Татьяна Тарасовна ушла, а дядя Леша засуетился. Нет, не по комнате начал бегать, он по-другому засуетился. Страхом. Она это своим страхом почувствовала. Наверное, всегда так и бывает. Достоинство чувствует другое достоинство, любовь чувствует любовь, а страх чувствует страх. Потянула носом – запахло сигаретным дымом из кухни. Ага, закурил! Он полгода не курил. Мама просила, он и бросил. Очень мама гордилась этим обстоятельством, всем напропалую хвасталась.

Потом она стала невольным свидетелем другого разговора, уже дяди Леши с мамой. Можно сказать, не сходя с места, этим же вечером. Мама пришла веселая, кудрявая, только-только из парикмахерской, с задорными химическими кудряшками на голове. Тряхнула ими кокетливо:

– Леш, мне идет? Ну же, посмотри на меня, Леш!

– Послушай, Ань… Нам серьезно поговорить надо. Терпел, терпел, не могу больше… Совесть замучила.

– А что такое, Леш?

У нее екнуло сердце, душа оборвалась страхом. Неужели… он сейчас все ей расскажет?! Даже оглохла на секунду, голову в плечи вжала.

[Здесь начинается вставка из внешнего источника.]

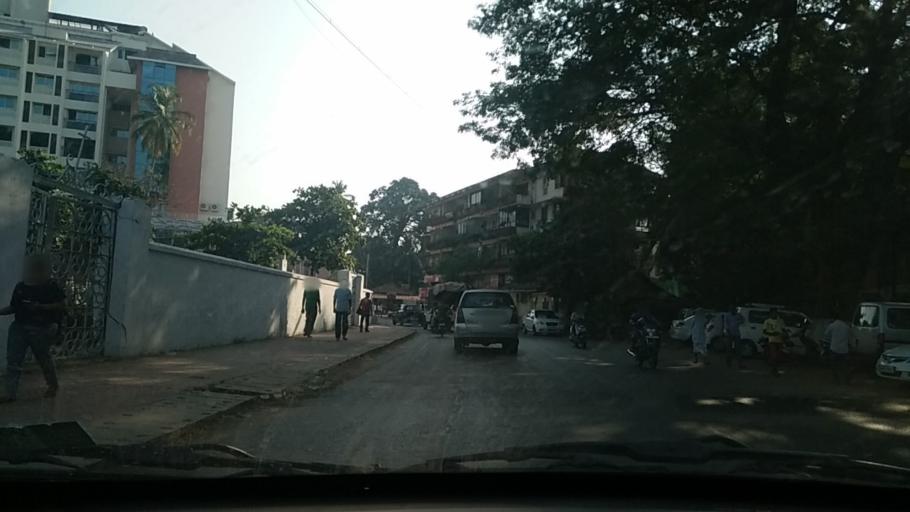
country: IN
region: Goa
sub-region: North Goa
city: Panaji
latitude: 15.4909
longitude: 73.8200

– Понимаешь, не получится у нас с тобой ничего, Ань. Жалко, конечно, но ничего не поделаешь.

– Да почему?! Почему, Леш? Ты что, любимый мой, родной, не пугай меня…

– Да постой, Ань… Не лезь с поцелуями. Давай по порядку разберемся. Сядь, послушай!

– Слушаю, любимый…

– В общем… Черт, даже не знаю, с чего начать! Давай начнем с того, что в первую очередь ты мать, ведь так?

– Ну… И что?

– А это значит, в первую очередь должна о своем ребенке думать, ведь так?

– Да при чем здесь…

– При том, Аня, при том! Ты что, не видишь, что Машенька не принимает меня? Какая она в последнее время ходит, ты видишь? Вялая, невнимательная, а внутри страшно напряженная. Я уж и так и сяк… Нет, не принимает. Она ревнует тебя ко мне, Ань… Ты же ей мать, самый близкий человек. Нельзя ребенку психику ломать, не дело это. Представляешь, что из нее тогда вырастет?

– Леш… Да ты что такое говоришь, Леш… Да как тебе в голову пришло, глупости такие…

– Все, Ань! Я знаю, что говорю, не хочу брать греха на душу! Вот и учительница говорит, что это от ревности… Жалко, Ань, но что сделаешь. Не судьба, видно.

– Леш, да ты что… Да я… Да я вмиг ее заставлю! Да она у меня… Где она? Дома? Да она у меня по струночке, по одной половичке…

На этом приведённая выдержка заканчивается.